TEXT FOR ANALYSIS:
--------------------------------
Revisit: Talponia housing by Roberto Gabetti and Aimaro Isola

Roberto Gabetti and Aimaro Isola’s housing complex in Ivrea in northern Italy fulfilled Adriano Olivetti’s vision for a more human industrial city, but 50 years later, little remains of this utopian experiment

By the time Adriano Olivetti died at the age of 59 in 1960, the famous typewriter company founded by his father Camillo more than 50 years earlier, employed over 36,000 people. In the town of Ivrea, Olivetti employees and their children had access to top-quality services, including canteens, healthcare, schools, film festivals, exhibitions, concerts, courses, conferences and a library with around 90,000 volumes. 

Building the first factory a few kilometres from the centre of Ivrea in 1908, Camillo aimed to escape the Taylorist dynamics he saw in the US. With a similar sentiment, Adriano believed that workers should not be uprooted, and that by staying and working where they lived, workers could contribute to their community. Contrary to the big companies such as Fiat and Pirelli that made nearby Turin and Milan attractive, Olivetti focused on rooting a community around the territory of Ivrea and growing cohesion, creativity and quality from within. Adriano was interested in the new generation of Rationalist architects from Milan, and approached the young Luigi Figini and Gino Pollini for a series of projects to add to Ivrea’s industrial area, including extending the factory and building new workers’ facilities. Initiated in the 1930s, the work was completed in several phases after the Second World War.
--------------------------------
RECORDS:
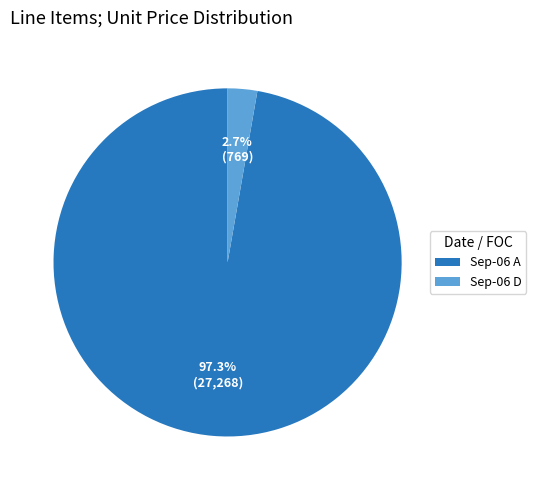

Does Sep-06 A account for over 50% of the chart?

Yes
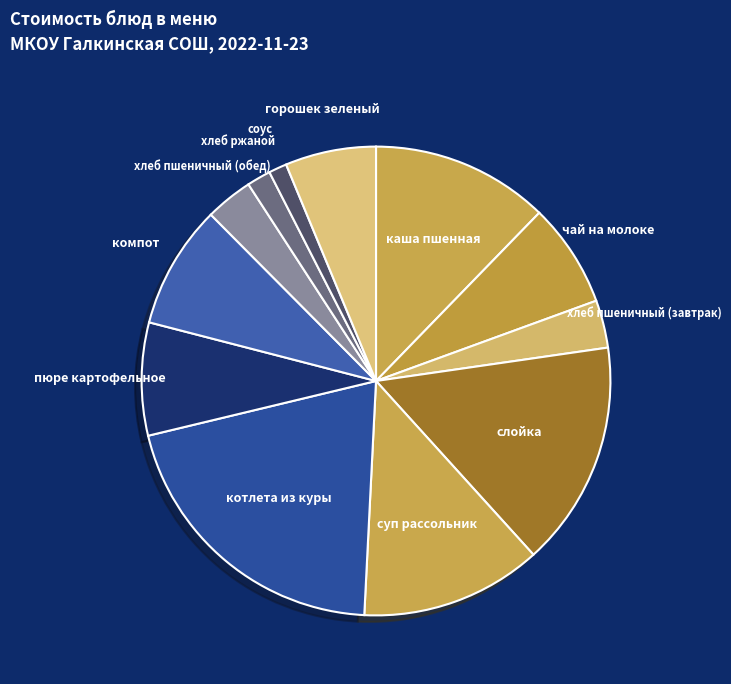

The хлеб пшеничный (обед) slice represents 3% of the pie. True or false?

True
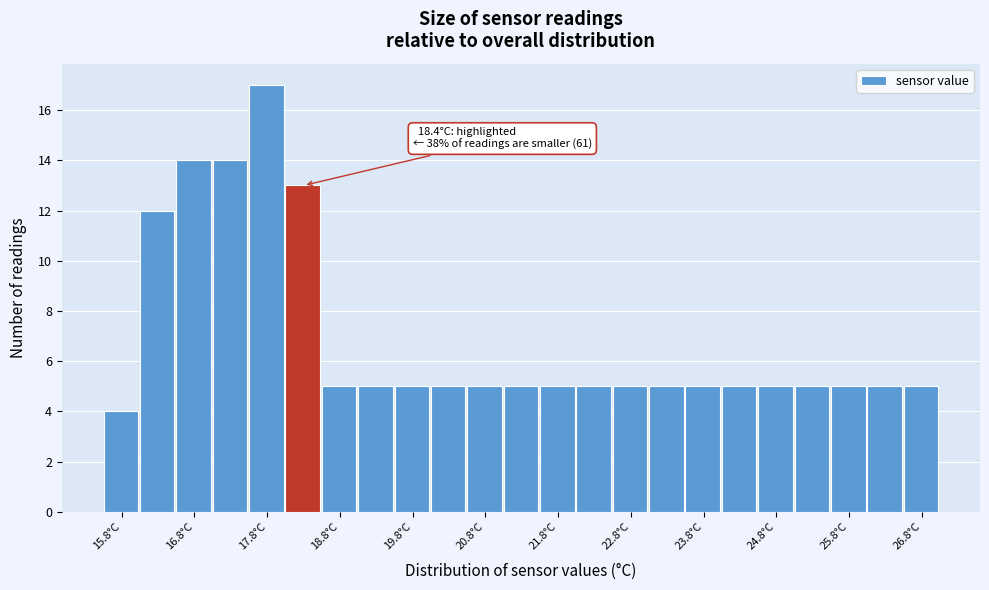

Which range on the x-axis has the tallest bar?

17.55 to 18.05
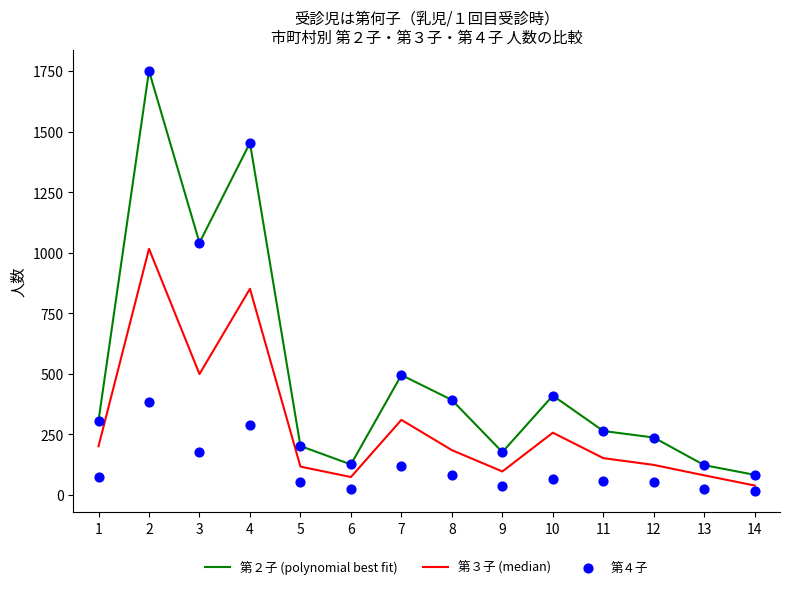

What are all the series names shown in the legend?

第２子 (polynomial best fit), 第３子 (median), 第４子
--------------------------------
JOB 1: Repeat the portion of the article on the Talponia housing starting with "By the time" and going on through "around 90,000 volumes.".
JOB 2: Summarize the article on the Talponia housing in three sentences.
Answer from the article on the Talponia housing alone.

EXPECTED OUTPUT 1:
By the time Adriano Olivetti died at the age of 59 in 1960, the famous typewriter company founded by his father Camillo more than 50 years earlier, employed over 36,000 people. In the town of Ivrea, Olivetti employees and their children had access to top-quality services, including canteens, healthcare, schools, film festivals, exhibitions, concerts, courses, conferences and a library with around 90,000 volumes.

EXPECTED OUTPUT 2: Roberto Gabetti and Aimaro Isola's housing complex in Ivrea fulfilled Adriano Olivetti's vision for a more human industrial city, but little of that utopian experiment remains 50 years later. By Adriano's death in 1960, the typewriter company founded by his father Camillo employed over 36,000 people, and its employees and their children in Ivrea had access to top-quality services such as canteens, healthcare, schools and a large library. Camillo built the first factory in 1908 to escape the Taylorist dynamics he saw in the US, and Adriano, who believed workers should not be uprooted, brought in the Rationalist architects Luigi Figini and Gino Pollini to expand the factory and build new workers' facilities.